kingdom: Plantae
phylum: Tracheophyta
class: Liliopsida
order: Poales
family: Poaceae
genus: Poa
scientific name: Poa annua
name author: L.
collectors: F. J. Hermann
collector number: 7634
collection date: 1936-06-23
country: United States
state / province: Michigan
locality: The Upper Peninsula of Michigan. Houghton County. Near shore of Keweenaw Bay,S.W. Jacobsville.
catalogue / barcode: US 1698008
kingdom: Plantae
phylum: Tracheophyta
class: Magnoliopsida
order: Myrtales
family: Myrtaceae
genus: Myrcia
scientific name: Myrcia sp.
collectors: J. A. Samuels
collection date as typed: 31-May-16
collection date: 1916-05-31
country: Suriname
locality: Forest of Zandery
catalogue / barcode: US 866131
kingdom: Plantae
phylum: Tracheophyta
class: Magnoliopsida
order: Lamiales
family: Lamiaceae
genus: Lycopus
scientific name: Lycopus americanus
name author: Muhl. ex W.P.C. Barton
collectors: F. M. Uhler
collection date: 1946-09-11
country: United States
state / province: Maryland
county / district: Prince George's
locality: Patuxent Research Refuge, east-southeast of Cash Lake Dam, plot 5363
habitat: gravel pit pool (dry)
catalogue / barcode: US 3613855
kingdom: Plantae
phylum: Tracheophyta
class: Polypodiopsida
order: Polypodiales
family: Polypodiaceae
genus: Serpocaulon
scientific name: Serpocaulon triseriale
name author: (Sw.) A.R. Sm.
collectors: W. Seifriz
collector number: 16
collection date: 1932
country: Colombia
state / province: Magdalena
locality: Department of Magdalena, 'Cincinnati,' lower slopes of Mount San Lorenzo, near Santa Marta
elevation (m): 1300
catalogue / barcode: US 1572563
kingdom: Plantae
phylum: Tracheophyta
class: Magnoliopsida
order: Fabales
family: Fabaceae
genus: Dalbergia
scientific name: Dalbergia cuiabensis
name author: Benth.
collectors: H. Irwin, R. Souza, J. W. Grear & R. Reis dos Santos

·····

Write every line of the records above as a single numbered list, skipping any blank lines.

RESPONSE FOR THIS EXERCISE:
1. kingdom: Plantae
2. phylum: Tracheophyta
3. class: Liliopsida
4. order: Poales
5. family: Poaceae
6. genus: Poa
7. scientific name: Poa annua
8. name author: L.
9. collectors: F. J. Hermann
10. collector number: 7634
11. collection date: 1936-06-23
12. country: United States
13. state / province: Michigan
14. locality: The Upper Peninsula of Michigan. Houghton County. Near shore of Keweenaw Bay,S.W. Jacobsville.
15. catalogue / barcode: US 1698008
16. kingdom: Plantae
17. phylum: Tracheophyta
18. class: Magnoliopsida
19. order: Myrtales
20. family: Myrtaceae
21. genus: Myrcia
22. scientific name: Myrcia sp.
23. collectors: J. A. Samuels
24. collection date as typed: 31-May-16
25. collection date: 1916-05-31
26. country: Suriname
27. locality: Forest of Zandery
28. catalogue / barcode: US 866131
29. kingdom: Plantae
30. phylum: Tracheophyta
31. class: Magnoliopsida
32. order: Lamiales
33. family: Lamiaceae
34. genus: Lycopus
35. scientific name: Lycopus americanus
36. name author: Muhl. ex W.P.C. Barton
37. collectors: F. M. Uhler
38. collection date: 1946-09-11
39. country: United States
40. state / province: Maryland
41. county / district: Prince George's
42. locality: Patuxent Research Refuge, east-southeast of Cash Lake Dam, plot 5363
43. habitat: gravel pit pool (dry)
44. catalogue / barcode: US 3613855
45. kingdom: Plantae
46. phylum: Tracheophyta
47. class: Polypodiopsida
48. order: Polypodiales
49. family: Polypodiaceae
50. genus: Serpocaulon
51. scientific name: Serpocaulon triseriale
52. name author: (Sw.) A.R. Sm.
53. collectors: W. Seifriz
54. collector number: 16
55. collection date: 1932
56. country: Colombia
57. state / province: Magdalena
58. locality: Department of Magdalena, 'Cincinnati,' lower slopes of Mount San Lorenzo, near Santa Marta
59. elevation (m): 1300
60. catalogue / barcode: US 1572563
61. kingdom: Plantae
62. phylum: Tracheophyta
63. class: Magnoliopsida
64. order: Fabales
65. family: Fabaceae
66. genus: Dalbergia
67. scientific name: Dalbergia cuiabensis
68. name author: Benth.
69. collectors: H. Irwin, R. Souza, J. W. Grear & R. Reis dos Santos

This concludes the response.